Given that many state and local governments are trying to divert food waste from disposal to composting, the practical guidelines provided in this latest toolkit are timely. There is increasing demand for food waste processing infrastructure as a result of changing regulations, as well as market demand, and yard trimming facilities can often play a role.
Traditionally, municipalities have collected yard trimmings curbside during warmer months and sent that material to area composting sites. According to the U.S. EPA, yard trimmings comprise 13% of municipal solid waste nationally and the amount composted reached a record high of 27 million tons in 2017. Food scraps accounted for a higher portion of the waste stream, but are still being diverted in smaller quantities.
However, demand is increasing as more municipalities start to collect source-separated food scraps as an additional stream at residential and commercial locations. While siting new processing facilities may be time-consuming and costly, yard trimming composting is already common. According to BioCycle, over 4,700 composting facilities exist in the United States and 57% of these facilities solely manage yard trimmings.
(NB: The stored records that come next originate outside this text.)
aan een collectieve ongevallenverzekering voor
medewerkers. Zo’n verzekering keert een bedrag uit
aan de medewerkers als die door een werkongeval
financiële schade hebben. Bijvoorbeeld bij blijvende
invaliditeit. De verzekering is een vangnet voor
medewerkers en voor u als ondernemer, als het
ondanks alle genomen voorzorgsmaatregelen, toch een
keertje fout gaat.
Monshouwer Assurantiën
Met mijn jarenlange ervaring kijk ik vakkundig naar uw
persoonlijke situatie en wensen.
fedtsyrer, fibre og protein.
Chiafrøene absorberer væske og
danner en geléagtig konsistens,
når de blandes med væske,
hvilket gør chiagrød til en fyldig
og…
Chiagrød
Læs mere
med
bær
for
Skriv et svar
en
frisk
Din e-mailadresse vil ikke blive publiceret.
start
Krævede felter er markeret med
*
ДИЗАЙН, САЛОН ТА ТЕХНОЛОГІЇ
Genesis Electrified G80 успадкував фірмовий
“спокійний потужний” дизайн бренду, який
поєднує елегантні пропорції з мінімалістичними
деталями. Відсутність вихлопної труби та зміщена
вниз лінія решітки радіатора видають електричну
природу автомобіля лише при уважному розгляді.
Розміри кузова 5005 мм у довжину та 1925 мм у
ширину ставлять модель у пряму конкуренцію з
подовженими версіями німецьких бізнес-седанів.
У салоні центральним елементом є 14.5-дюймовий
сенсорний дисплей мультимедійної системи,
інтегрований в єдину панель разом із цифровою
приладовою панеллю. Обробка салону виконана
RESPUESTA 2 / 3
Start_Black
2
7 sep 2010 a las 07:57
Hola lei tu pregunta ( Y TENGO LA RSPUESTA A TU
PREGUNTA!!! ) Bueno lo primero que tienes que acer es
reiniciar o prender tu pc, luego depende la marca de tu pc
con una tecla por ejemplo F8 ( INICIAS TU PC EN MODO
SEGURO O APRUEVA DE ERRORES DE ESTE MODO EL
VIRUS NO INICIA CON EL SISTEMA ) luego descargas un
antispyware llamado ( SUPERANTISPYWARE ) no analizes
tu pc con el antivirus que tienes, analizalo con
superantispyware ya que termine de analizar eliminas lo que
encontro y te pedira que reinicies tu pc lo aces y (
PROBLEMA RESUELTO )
Yet converting some of those operations to accept food may also lead to community pushback. The toolkit emphasizes the importance of neighbor management and the authors recommend facilities avoid trying to “fly under the radar.” Instead, they recommend preemptively and actively engaging neighbors as early as possible. To increase the success of a transition, the toolkit also recommends: acting immediately when loads arrive, having plenty of carbon-rich material on hand to mix in, and being vigilant about odors, leachate, and potential contaminants.
Another factor to consider (according to CET and BioCycle) is that accepting food scraps may also increase demands on two categories often among the highest costs for composting facilities: labor and fuel. The authors recommend ensuring tip fees are appropriately priced as a result. Pricing for finished compost may also need to rise, unless some operational costs can be offset by grant funding or subsidies.
Infrastructure is not the only barrier to advancing food waste composting. As consumer-facing collection programs emerge, many service providers frequently struggle with contamination from unwanted materials such as plastic packaging, plastic utensils, or metal. Pre-processing this material before composting can increase operational costs, but high levels of contamination can also be costly by reducing quality of the finished product. Minimizing contamination of the segregated food waste stream typically requires ongoing education, outreach, and cultural change.